E.J.W. argued that the adjournment of the March 5, 2019, hearing to a hearing held at 1:15 p.m. on March 12 reset the time set for the final hearing. Therefore, the jury demand made by his lawyer on March 8, 2019, complied with the statute and he was entitled to a jury trial.
The majority agreed with E.J.W.
“Here, there were two final hearings set and both had a ‘time set for final hearing,’” Justice A.W. Bradley wrote. “The first scheduled final hearing was adjourned and rescheduled, which simply means there was a new ‘time set for final hearing.’”
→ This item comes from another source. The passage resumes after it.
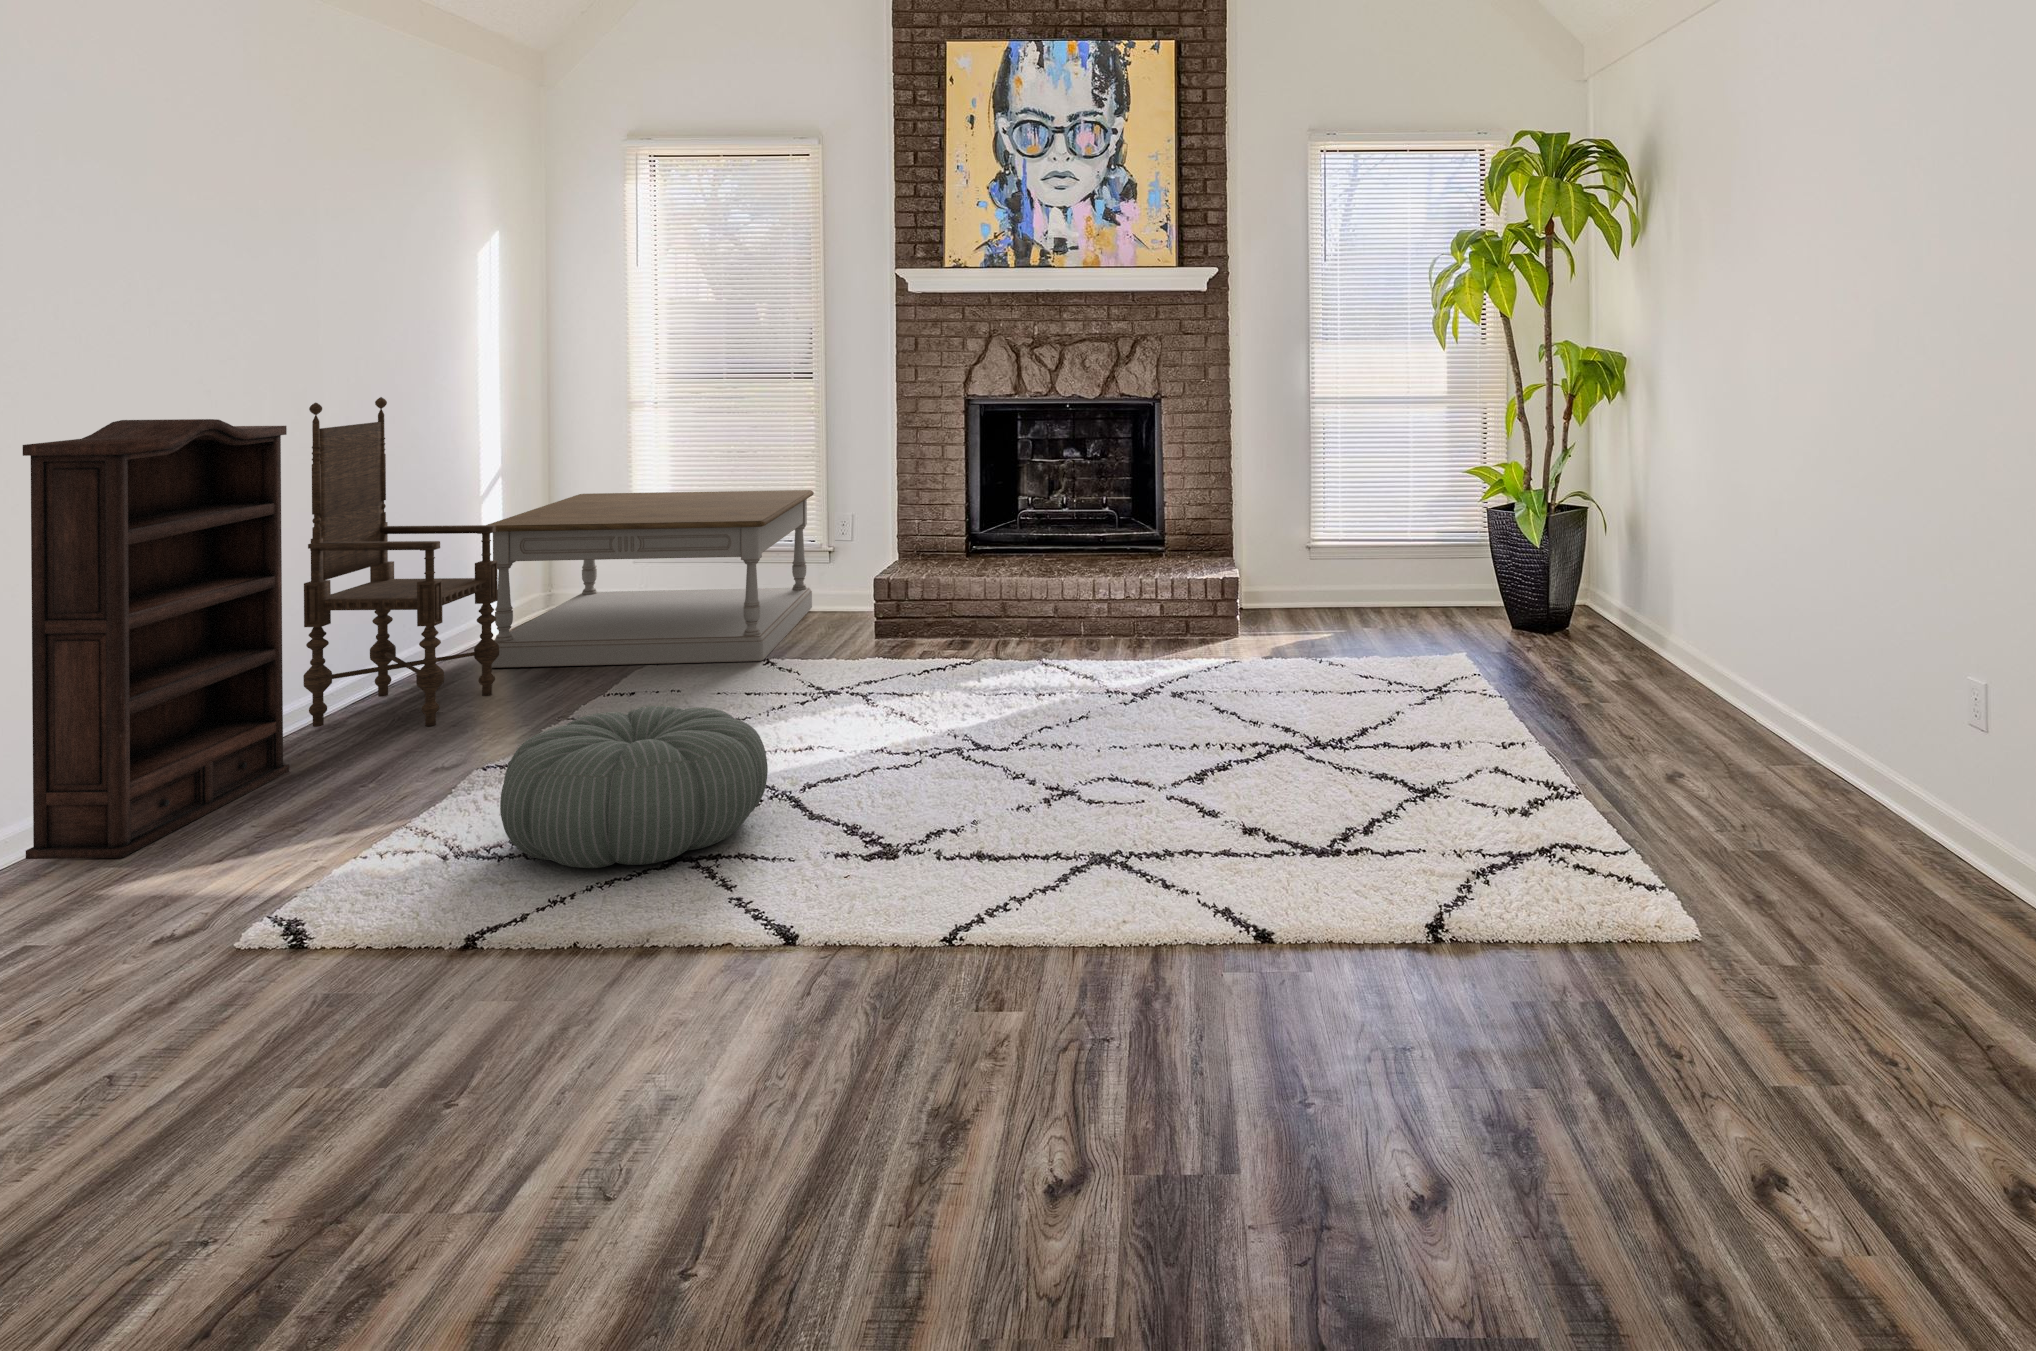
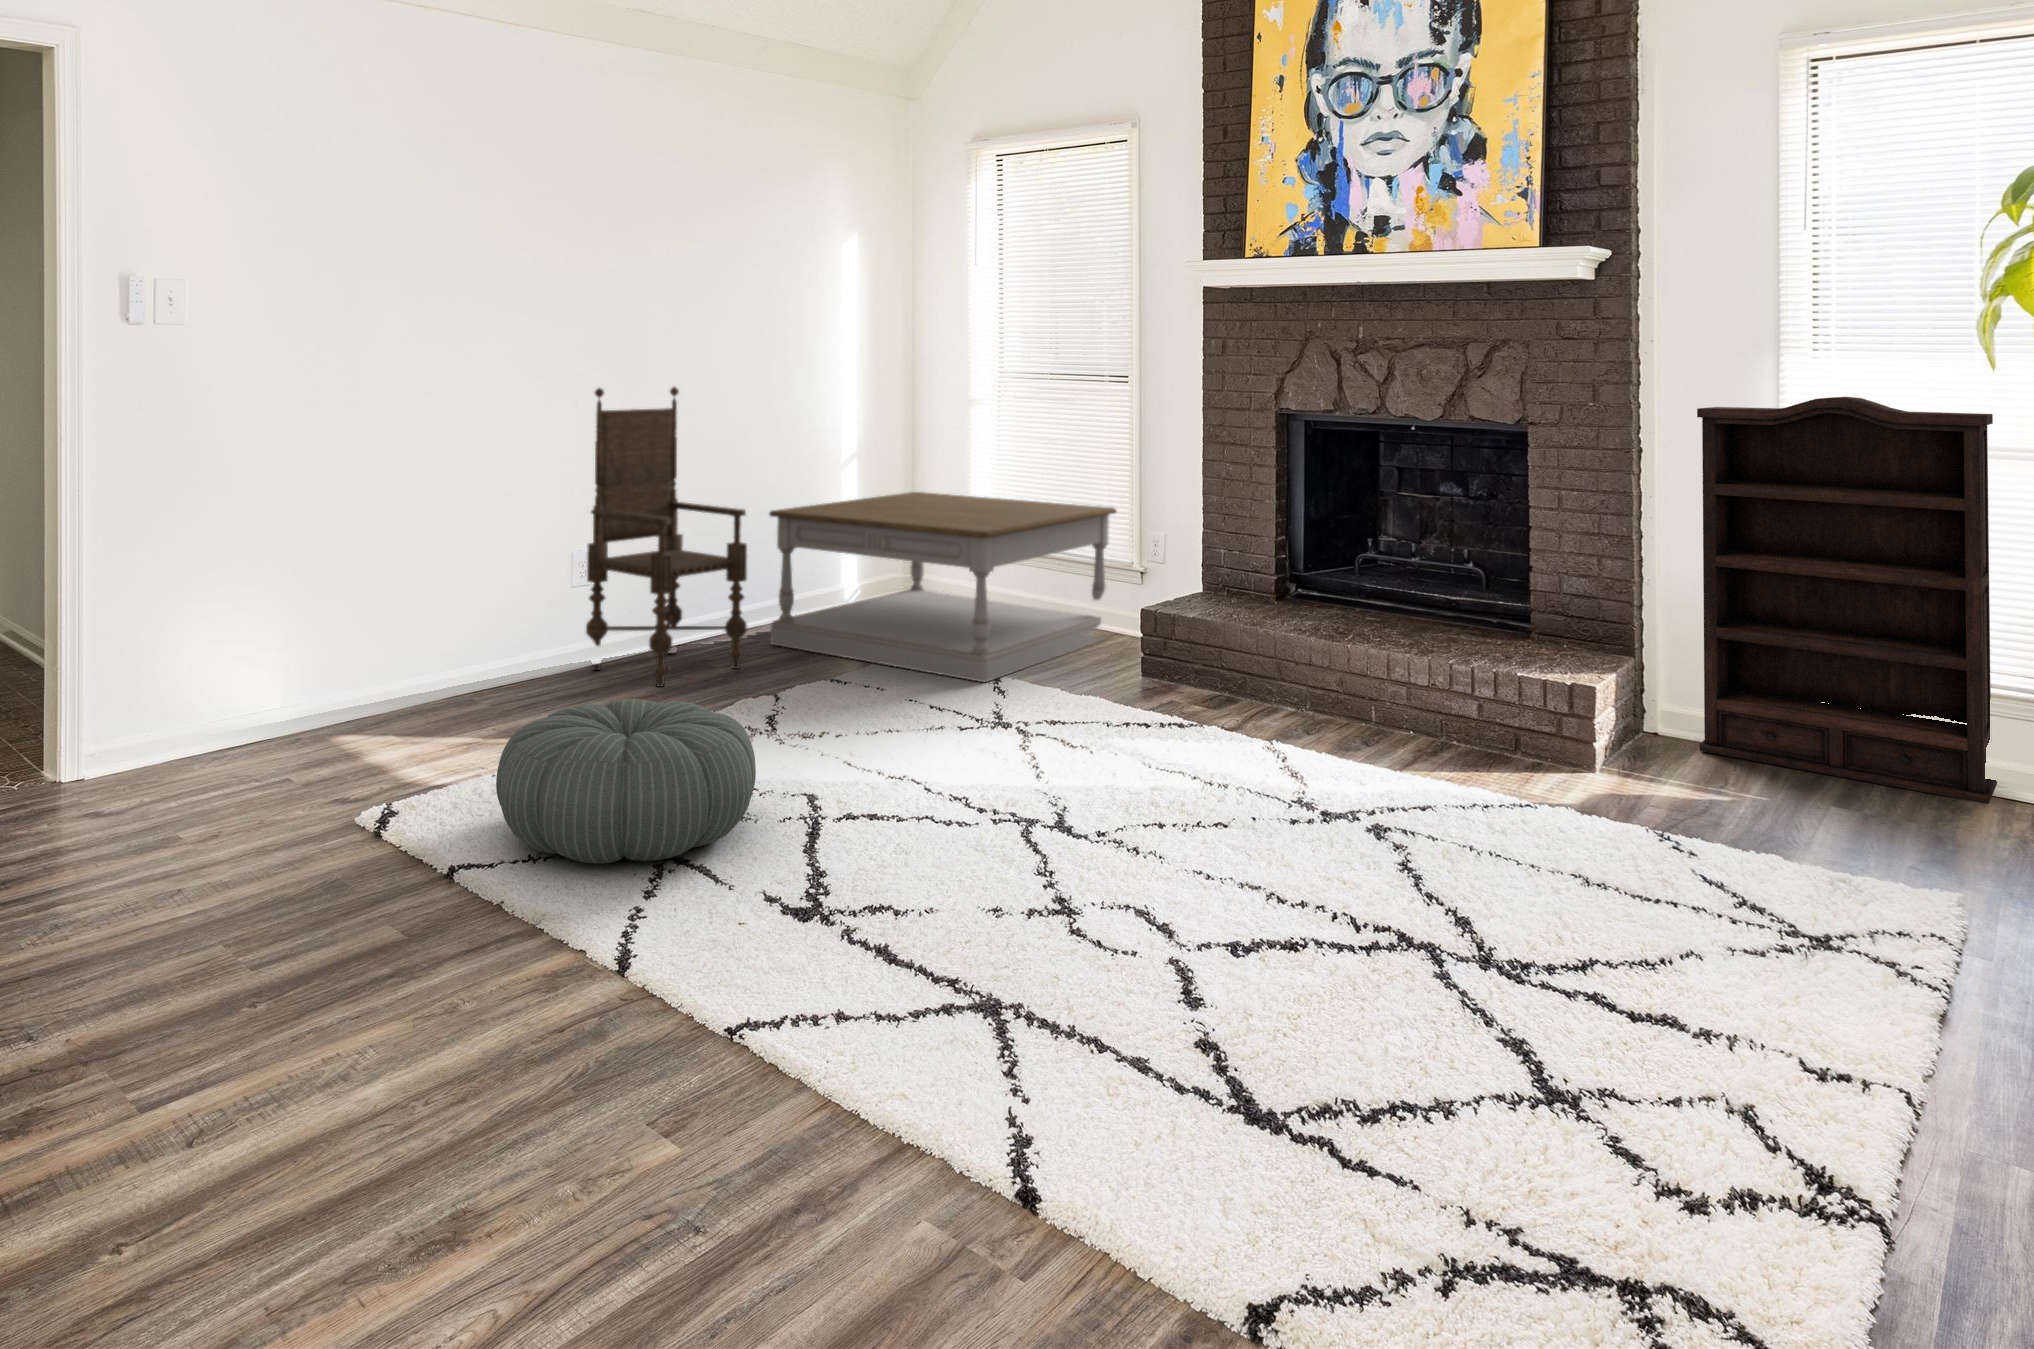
bookshelf: present [23,419,289,859] -> present [1697,397,1997,804]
Purpose Behind The Statute
The context of section 51.20(11)(a) indicates that the legislature chose a 48-hour deadline for making a jury demand to give the court enough time to find six jurors and the county enough time to prepare its case, Justice A.W. Bradley reasoned. Allowing a rescheduled hearing to reset that timeline would not contravene the purpose behind the statute, A.W. Bradley wrote.
“There is no additional hardship placed on the circuit court and no prejudice to the County in accepting the jury demand for the rescheduled hearing because in both cases the minimum advance notice they would receive is exactly the same,” she wrote.
The county raised the specter of manipulation by persons facing involuntary commitments; they could delay final hearings to the point where witnesses might be unavailable, the county argued.
But circuit courts could determine for themselves whether the involuntary commitment process was being manipulated, Justice A.W. Bradley noted.
“If witnesses are scheduled to come in on a certain day and a jury demand has not been filed, the circuit court has discretion to deny the adjournment and proceed in the name of convenience to the County and its witnesses.”
Bradley acknowledged that the majority’s holding contravened the holding in
Marathon County v. R.J.O., a court of appeals case. The holding announced in paragraphs 38-41 of that case were therefore overruled, Justice A.W. Bradley wrote.
‘Shifting and Unpredictable Rule’
In her dissent, Chief Justice Ziegler wrote that the “majority in this case has replaced a clear jury waiver standard in chapter 51 commitment proceedings with a shifting and unpredictable rule.”
The plain meaning of the statute did not support such a “departure from sound judicial administration,” she wrote.
Chief Justice Ziegler fixed on the dictionary meaning of the word “the” to conclude that there can only be one such time, regardless of whether a final hearing is rescheduled. According to the Oxford English Dictionary, “the” denotes “one of a class of persons, things, events.”
“Simply because, in is discretion, the circuit court allowed E.J.W.’s counsel to withdraw and provided E.J.W. with additional time to consult with his new attorney, does not mean that E.J.W.’s waiver did not take place on March 3,” Chief Justice Ziegler wrote.
The majority’s holding in effect added words to the statute, Chief Justice Ziegler reasoned. Section 51.20(11)(a) “does not state “‘48 hours in advance of the
first and rescheduled time set for final hearing,’” she wrote, quoting from the majority opinion.
Furthermore, the chief justice wrote, the majority’s interpretation of section 51.20(11)(a) would interfere with the swift resolution of chapter 51 proceedings – something that would harm the liberty interests of persons facing involuntary commitment.
Chief Justice Ziegler, a former circuit court judge, had less faith in the ability of circuit courts to manage attempts by persons seeking rescheduled final hearings to game the system.
“It strains credulity that manipulative intent can be, in the real world, detected easily and resolved quickly without risking reversal on appeal,” Chief Justice Ziegler wrote.